§ **GOAL OF THE EXERCISE**: When you reach the line below that has "Житлові комплекси у", start returning lines exactly, and stop after the line that has "Découvrez l’astuce méconnue qui transforme"; skip the pictures.

[Items from a dataset]

*** Block opens ***

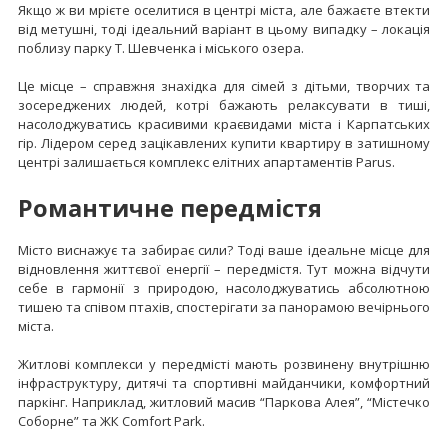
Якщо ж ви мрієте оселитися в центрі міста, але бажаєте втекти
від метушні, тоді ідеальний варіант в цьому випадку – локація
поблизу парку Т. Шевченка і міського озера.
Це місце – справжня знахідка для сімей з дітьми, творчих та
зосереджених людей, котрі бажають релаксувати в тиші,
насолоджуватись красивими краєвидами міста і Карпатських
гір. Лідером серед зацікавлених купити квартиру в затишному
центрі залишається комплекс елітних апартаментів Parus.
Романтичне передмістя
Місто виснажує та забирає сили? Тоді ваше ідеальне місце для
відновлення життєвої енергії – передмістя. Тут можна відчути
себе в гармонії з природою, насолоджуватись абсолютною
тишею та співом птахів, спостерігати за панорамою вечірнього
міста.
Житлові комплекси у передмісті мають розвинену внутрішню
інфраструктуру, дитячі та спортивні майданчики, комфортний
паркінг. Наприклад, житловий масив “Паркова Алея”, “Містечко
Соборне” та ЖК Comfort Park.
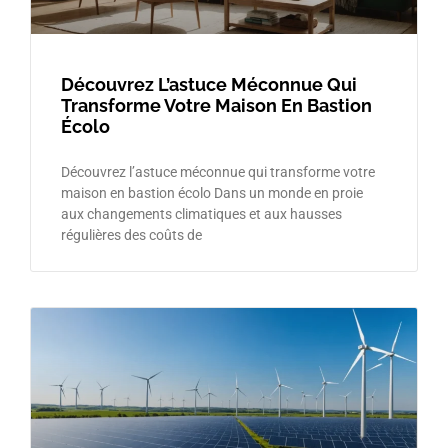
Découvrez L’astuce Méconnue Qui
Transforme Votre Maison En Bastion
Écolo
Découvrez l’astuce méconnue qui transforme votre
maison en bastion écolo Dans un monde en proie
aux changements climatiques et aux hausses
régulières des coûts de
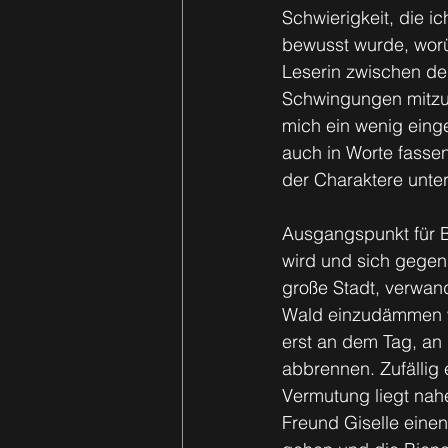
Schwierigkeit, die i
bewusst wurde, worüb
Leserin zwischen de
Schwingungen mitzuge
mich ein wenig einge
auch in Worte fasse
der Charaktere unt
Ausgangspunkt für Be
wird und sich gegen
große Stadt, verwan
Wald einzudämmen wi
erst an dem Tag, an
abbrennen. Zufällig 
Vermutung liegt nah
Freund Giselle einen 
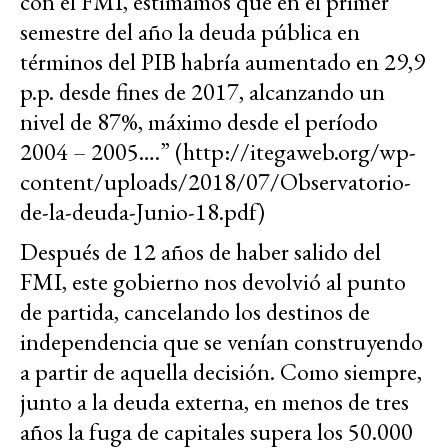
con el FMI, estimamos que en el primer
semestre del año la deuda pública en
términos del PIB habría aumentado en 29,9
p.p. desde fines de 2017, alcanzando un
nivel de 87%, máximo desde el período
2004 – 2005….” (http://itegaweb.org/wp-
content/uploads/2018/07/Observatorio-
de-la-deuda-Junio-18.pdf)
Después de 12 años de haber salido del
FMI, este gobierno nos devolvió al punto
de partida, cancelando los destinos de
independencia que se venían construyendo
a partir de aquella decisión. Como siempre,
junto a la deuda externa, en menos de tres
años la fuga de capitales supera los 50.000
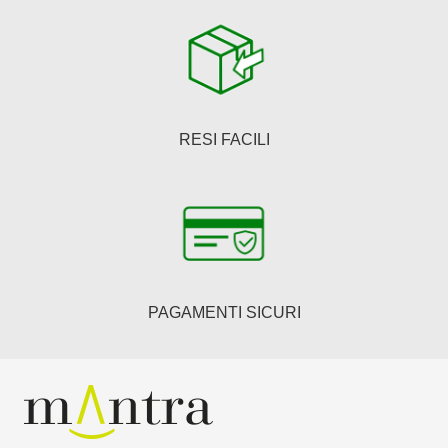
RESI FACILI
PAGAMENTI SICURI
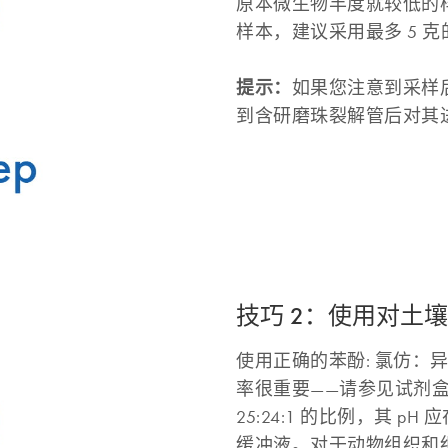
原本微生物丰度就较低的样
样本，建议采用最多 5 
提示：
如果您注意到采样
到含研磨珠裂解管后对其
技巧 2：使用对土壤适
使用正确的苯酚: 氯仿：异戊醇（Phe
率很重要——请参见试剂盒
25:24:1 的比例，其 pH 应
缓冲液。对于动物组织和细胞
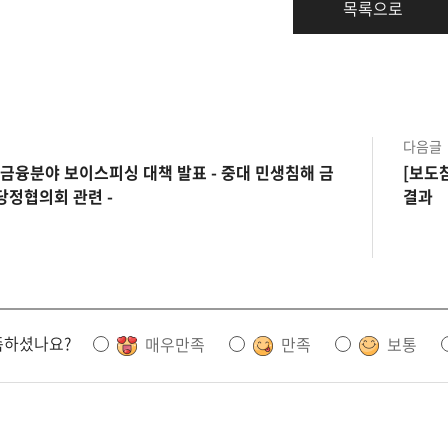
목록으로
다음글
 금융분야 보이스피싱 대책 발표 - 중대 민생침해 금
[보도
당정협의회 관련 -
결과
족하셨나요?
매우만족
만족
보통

*** Block closes ***

§ **RESPONSE**:
Житлові комплекси у передмісті мають розвинену внутрішню
інфраструктуру, дитячі та спортивні майданчики, комфортний
паркінг. Наприклад, житловий масив “Паркова Алея”, “Містечко
Соборне” та ЖК Comfort Park.
Découvrez L’astuce Méconnue Qui
Transforme Votre Maison En Bastion
Écolo
Découvrez l’astuce méconnue qui transforme votre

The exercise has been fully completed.